Demnach sind in einem Milliliter der Lösung 126.000 Mikrogramm Jod enthalten. „Der Arbeitskreis Jodmangel, der mit renommierten Fachmediziner:innen besetzt ist, warnt, dass die Lugolsche Lösung so stark ist, dass sie bereits durch die Haut aufgenommen wird“, weiß die Expertin. Das führe in den sozialen Medien zu absurden Hauttests, mit denen man angeblich einen Mangel selbst feststellen kann, beschreibt sie den gefährlichen Trend.

„Behauptungen, dass man mit Hilfe dieser Lösung ganz unproblematisch das Immunsystem stärken und selbst etwas gegen Schilddrüsenerkrankungen oder gar Brustkrebs unternehmen könne, entbehren jeder Grundlage“, so Clausen.
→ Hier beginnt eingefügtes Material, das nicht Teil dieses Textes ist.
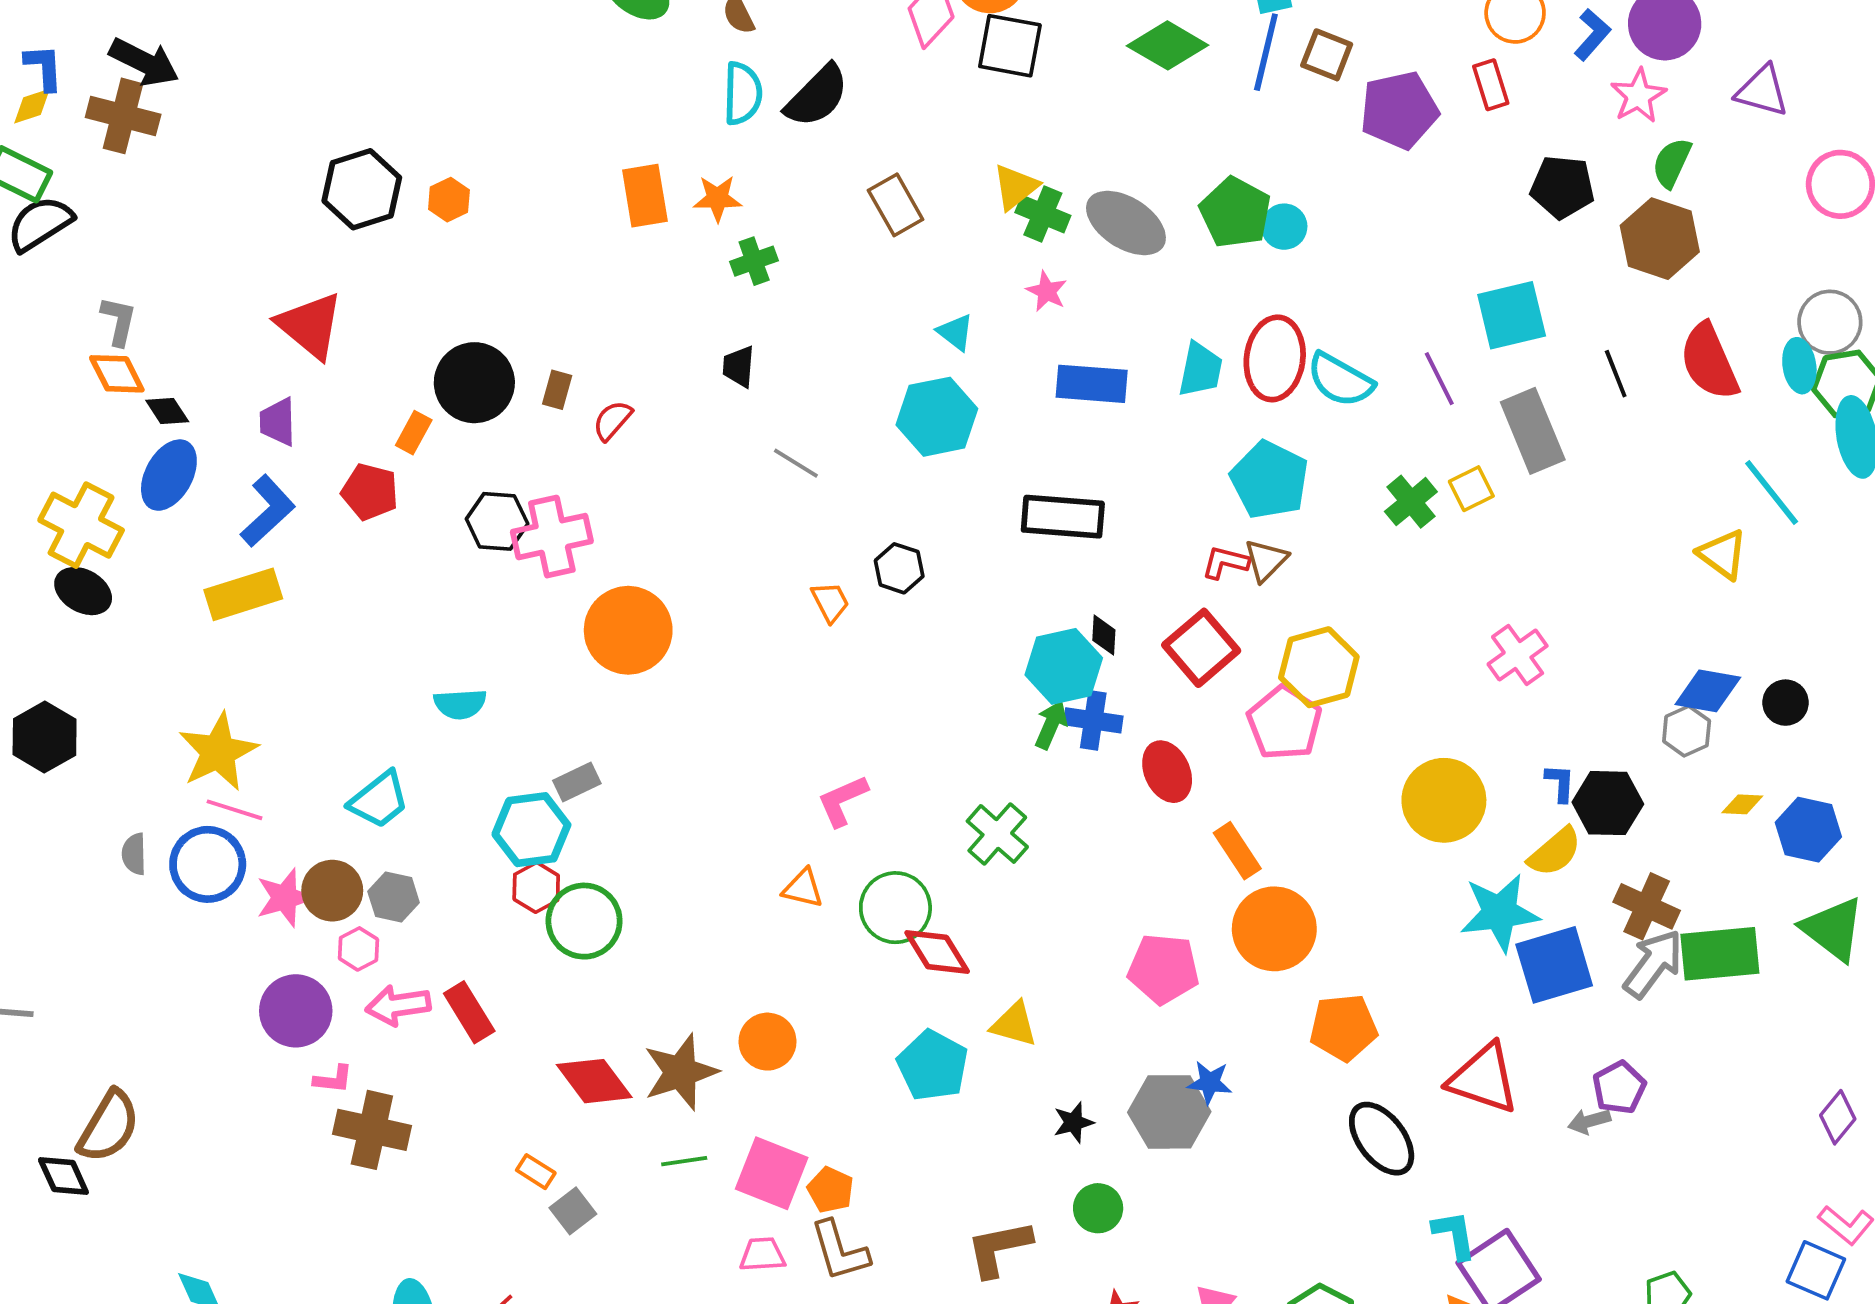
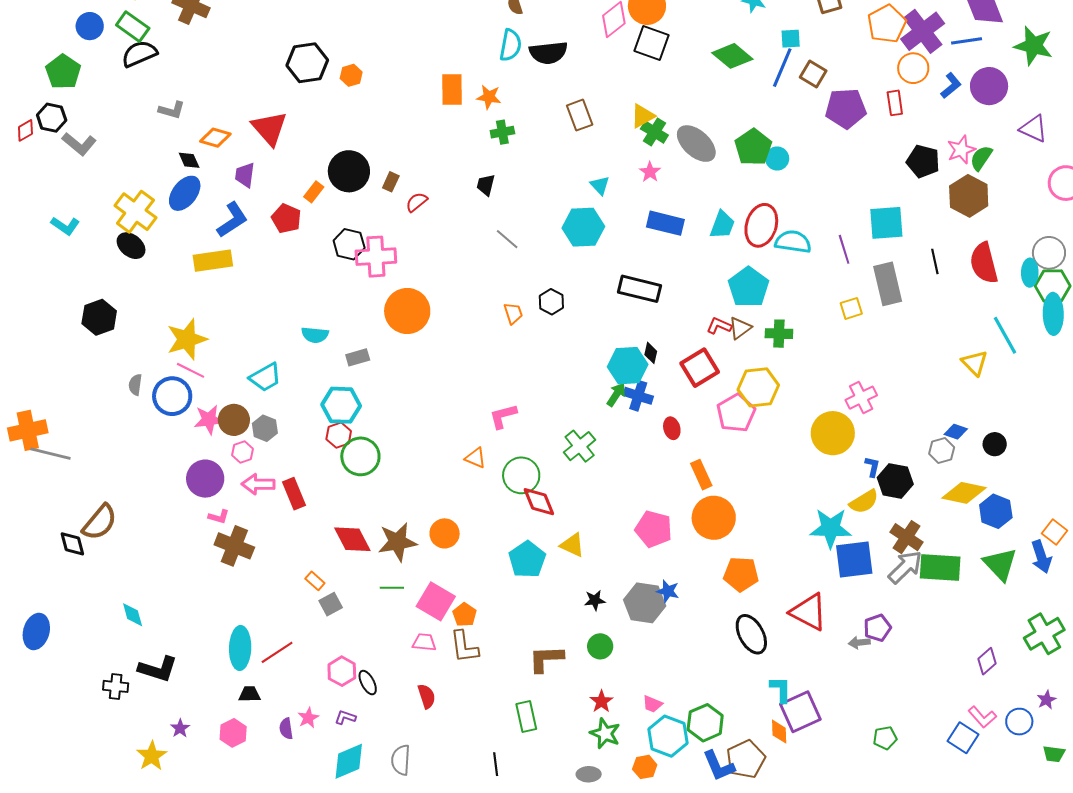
black semicircle: (817, 96) -> (548, 53), turned 30
pink star: (1638, 96) -> (961, 150), moved
gray L-shape: (119, 321) -> (172, 110), turned 84
orange diamond: (117, 374) -> (215, 138), moved, turned -56
cyan semicircle: (1340, 380) -> (793, 242), turned 150
green cross: (1411, 502) -> (779, 334), moved, turned 32
blue diamond: (1708, 691) -> (956, 432), size x0.7
red ellipse: (1167, 772) -> (672, 428), size x0.7
gray rectangle: (577, 782) -> (358, 357), moved
yellow circle: (1444, 800) -> (833, 433), moved
yellow diamond: (1742, 804) -> (964, 493), size x2.0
Stattdessen könne der sehr hohe Jodgehalt zu massiven Funktionsstörungen der Schilddrüse führen – bis hin zu einer Schilddrüsenunterfunktion oder einem Kropf.

Jodversorgung in Deutschland

Die Jodversorgung in Deutschland ist laut neuen Erhebungen nicht ausreichend. Insbesondere werdende und stillende Mütter würden ihren Kindern keine ausreichenden Jodmengen bereitstellen können, sofern sie nicht gezielt Jodsupplemente einnehmen, erläutert Professor Dr. Thomas Remer, Zweiter Vorsitzender des Arbeitskreises Jodmangel (AKJ).

Es seien gezielte gesundheitspolitische Maßnahmen notwendig. „Denn hier in Deutschland hat sich die Jodversorgung in vergangenen Jahren bis etwa 2018 erheblich verschlechtert“, erklärt der Experte. Bereits die länger zurückliegende DEGS-Studie des Robert Koch-Instituts (RKI) würde zeigen, dass rund 47 Prozent der 18- bis 29-jährigen und fast 40 Prozent der 30- bis 39-jährigen Frauen ein erhebliches Jodmangelrisiko aufweisen.

Empfehlungen für Jod

Die Deutsche Gesellschaft für Ernährung (DGE) hat ihre Empfehlungen im vergangen Jahr angepasst. Bislang galten je nach Alter unterschiedlich hohe Mengen Jod am Tag. Die neuen Werte orientieren sich jetzt am durchschnittlichen Bedarf und nicht wie bislang am Ausgleich eines möglichen Defizits der Bevölkerung.

  • Erwachsene benötigen täglich 150 Mikrogramm Jod, unabhängig vom Alter.
  • Frauen brauchen während der Schwangerschaft und Stillzeit 220 bis 230 Mikrogramm täglich.
  • Säuglinge bis zwölf Monate müssen 80 Mikrogramm Jod täglich aufnehmen.
  • Kleinkindern und Kindern bis 7 Jahren werden 90 Mikrogramm Jod am Tag empfohlen.
  • 7- bis 13-jährige brauchen 120 Mikrogramm täglich.
  • Jugendliche ab 13 Jahren sind mit 150 Mikrogramm bestens versorgt.